#### [JOB]
Tally the lines of the records below that include the word "global", and write down only that tally.

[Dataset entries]
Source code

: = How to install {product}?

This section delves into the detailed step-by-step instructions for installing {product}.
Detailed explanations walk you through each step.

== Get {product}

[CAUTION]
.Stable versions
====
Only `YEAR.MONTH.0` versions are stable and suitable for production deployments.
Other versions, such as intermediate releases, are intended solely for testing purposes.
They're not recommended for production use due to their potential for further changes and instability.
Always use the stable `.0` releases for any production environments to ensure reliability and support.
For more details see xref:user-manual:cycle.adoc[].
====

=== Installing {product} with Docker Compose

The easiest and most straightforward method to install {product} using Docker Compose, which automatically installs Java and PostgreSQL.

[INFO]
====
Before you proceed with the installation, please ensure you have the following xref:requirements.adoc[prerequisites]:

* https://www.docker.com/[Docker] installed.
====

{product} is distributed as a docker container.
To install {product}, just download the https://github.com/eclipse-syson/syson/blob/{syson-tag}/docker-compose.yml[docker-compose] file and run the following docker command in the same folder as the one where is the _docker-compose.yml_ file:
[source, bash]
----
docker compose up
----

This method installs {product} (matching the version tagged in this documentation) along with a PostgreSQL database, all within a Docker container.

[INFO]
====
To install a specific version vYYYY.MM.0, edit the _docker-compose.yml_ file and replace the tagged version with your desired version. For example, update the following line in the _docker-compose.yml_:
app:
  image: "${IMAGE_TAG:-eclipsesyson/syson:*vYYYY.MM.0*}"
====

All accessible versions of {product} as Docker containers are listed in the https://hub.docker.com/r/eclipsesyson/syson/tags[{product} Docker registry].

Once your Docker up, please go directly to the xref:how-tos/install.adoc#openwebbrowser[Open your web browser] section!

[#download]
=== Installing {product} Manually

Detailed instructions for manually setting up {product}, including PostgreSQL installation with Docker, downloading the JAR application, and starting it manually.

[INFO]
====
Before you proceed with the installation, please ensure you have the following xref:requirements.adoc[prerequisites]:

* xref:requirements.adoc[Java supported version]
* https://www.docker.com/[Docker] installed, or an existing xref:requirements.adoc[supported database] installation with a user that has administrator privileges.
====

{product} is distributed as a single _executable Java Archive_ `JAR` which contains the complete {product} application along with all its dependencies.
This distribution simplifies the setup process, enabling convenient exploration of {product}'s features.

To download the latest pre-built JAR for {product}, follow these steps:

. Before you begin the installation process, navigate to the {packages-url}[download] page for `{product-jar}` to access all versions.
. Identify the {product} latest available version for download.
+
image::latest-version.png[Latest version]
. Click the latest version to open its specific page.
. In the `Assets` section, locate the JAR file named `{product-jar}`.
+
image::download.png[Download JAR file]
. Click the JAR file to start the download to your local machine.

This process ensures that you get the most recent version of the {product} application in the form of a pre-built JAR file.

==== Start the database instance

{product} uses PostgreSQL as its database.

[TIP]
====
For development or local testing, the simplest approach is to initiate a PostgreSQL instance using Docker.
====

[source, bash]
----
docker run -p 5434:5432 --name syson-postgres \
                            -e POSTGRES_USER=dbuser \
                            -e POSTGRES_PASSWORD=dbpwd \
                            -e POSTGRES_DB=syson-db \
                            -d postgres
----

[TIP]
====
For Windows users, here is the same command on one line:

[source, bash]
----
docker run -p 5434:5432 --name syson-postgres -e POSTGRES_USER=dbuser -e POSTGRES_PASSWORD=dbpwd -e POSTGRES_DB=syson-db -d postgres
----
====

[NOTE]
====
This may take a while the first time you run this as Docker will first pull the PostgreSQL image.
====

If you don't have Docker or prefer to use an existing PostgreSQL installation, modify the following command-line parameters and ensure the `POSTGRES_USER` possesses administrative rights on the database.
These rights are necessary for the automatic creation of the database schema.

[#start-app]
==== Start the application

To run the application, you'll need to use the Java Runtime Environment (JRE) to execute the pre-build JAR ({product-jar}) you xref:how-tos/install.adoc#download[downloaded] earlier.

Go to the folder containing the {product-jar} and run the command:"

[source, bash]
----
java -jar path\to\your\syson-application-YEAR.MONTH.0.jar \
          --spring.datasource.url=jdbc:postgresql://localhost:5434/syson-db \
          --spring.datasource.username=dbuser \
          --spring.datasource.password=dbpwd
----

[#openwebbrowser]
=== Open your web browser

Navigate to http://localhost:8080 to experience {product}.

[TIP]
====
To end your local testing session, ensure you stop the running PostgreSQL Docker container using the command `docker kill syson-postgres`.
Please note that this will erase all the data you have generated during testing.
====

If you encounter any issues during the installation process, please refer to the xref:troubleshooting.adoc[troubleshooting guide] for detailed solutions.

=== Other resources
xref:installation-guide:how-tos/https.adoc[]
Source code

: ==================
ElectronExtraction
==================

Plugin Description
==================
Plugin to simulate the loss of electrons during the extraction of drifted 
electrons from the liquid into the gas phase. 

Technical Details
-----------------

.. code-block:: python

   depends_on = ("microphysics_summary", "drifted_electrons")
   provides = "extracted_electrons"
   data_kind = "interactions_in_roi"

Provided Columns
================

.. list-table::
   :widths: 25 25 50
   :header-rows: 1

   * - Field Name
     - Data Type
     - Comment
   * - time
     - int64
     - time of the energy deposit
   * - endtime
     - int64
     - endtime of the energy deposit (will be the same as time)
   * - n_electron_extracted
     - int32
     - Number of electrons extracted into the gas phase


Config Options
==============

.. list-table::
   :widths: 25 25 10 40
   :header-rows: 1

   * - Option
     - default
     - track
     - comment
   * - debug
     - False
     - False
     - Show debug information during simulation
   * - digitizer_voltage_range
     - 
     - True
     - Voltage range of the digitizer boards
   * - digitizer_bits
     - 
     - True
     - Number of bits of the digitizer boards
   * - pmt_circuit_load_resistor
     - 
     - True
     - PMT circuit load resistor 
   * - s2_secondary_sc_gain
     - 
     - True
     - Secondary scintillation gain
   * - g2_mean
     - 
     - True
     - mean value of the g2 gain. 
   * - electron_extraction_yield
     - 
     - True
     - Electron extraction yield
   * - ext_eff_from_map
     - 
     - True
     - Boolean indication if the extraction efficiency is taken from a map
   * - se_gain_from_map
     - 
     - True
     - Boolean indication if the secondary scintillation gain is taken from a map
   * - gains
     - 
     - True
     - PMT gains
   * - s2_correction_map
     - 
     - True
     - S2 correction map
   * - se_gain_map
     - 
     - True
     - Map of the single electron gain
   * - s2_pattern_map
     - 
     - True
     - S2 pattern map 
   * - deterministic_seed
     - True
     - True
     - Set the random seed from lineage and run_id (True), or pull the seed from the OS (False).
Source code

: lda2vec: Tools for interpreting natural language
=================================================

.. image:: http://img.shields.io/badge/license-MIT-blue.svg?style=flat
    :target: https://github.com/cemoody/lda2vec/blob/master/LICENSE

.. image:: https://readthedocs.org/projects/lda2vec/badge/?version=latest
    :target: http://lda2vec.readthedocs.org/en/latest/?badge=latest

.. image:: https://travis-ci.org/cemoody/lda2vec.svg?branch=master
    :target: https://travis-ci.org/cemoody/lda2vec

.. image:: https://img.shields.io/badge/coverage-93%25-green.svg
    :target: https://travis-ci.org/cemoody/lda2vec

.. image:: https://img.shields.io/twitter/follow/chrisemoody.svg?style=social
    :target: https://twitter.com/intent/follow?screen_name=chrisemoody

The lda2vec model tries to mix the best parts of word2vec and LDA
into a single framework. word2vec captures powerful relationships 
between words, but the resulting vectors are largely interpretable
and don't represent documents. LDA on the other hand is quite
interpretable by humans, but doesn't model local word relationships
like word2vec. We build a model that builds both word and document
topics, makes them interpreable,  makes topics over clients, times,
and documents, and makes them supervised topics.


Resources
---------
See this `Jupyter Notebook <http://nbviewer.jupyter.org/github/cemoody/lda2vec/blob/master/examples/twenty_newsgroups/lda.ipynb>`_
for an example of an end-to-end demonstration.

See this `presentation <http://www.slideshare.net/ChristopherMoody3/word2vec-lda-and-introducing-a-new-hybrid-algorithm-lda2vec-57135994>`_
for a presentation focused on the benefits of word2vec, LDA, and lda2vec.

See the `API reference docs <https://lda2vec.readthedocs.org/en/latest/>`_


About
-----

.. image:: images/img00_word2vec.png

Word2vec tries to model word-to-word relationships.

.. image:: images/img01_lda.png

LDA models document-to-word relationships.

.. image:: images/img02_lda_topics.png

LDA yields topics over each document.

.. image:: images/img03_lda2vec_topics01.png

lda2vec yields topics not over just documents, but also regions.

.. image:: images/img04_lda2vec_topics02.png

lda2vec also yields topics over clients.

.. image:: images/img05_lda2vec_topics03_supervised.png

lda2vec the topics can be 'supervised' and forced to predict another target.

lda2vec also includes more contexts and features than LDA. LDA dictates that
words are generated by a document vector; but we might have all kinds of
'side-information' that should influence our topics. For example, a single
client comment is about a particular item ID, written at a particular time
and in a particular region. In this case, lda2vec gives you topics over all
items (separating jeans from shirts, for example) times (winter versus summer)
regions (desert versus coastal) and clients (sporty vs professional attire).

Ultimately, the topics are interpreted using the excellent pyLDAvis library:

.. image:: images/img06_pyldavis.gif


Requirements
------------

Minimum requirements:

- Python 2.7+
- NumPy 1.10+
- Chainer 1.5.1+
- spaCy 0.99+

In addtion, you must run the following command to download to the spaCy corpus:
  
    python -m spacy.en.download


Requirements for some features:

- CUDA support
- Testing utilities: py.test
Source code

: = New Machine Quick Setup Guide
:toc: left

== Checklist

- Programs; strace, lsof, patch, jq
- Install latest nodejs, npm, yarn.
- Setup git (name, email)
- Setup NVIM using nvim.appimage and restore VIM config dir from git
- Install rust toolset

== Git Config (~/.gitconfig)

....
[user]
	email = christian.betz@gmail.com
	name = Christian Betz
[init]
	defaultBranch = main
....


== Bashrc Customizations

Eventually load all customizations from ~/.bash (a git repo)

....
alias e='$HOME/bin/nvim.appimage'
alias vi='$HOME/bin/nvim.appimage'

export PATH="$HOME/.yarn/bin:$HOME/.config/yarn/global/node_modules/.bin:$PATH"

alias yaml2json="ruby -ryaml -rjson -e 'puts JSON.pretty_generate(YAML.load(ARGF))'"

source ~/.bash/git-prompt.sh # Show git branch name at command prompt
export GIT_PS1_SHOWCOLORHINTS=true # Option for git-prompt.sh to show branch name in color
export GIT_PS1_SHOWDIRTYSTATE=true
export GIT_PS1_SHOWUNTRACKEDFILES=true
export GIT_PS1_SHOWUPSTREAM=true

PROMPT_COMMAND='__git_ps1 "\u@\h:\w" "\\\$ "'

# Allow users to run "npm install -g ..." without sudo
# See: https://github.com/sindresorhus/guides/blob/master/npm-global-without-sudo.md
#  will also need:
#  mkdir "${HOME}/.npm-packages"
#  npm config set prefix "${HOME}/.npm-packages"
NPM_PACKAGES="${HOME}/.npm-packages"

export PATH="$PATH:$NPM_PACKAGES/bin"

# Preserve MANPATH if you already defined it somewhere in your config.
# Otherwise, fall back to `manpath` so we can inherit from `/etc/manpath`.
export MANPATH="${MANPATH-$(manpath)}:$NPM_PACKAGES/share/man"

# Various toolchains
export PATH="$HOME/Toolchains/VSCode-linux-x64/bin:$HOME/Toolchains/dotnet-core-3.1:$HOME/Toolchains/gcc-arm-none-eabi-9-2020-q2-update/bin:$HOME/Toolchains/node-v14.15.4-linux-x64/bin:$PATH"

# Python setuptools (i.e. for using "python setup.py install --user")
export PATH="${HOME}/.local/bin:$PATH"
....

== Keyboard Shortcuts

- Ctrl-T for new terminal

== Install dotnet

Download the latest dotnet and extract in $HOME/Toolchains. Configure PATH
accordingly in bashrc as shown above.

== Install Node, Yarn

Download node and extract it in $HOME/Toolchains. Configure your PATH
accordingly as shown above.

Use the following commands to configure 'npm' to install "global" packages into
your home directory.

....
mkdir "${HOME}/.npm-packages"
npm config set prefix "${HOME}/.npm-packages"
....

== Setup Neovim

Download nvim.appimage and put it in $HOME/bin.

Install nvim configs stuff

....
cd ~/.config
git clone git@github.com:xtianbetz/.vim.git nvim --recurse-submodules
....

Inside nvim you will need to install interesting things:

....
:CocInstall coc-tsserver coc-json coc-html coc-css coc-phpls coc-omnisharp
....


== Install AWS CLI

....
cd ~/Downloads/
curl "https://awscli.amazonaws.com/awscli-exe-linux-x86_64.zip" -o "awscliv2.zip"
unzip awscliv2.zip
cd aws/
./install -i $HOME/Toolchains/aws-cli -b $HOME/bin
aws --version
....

#### [REPLY TO THE EXERCISE]
3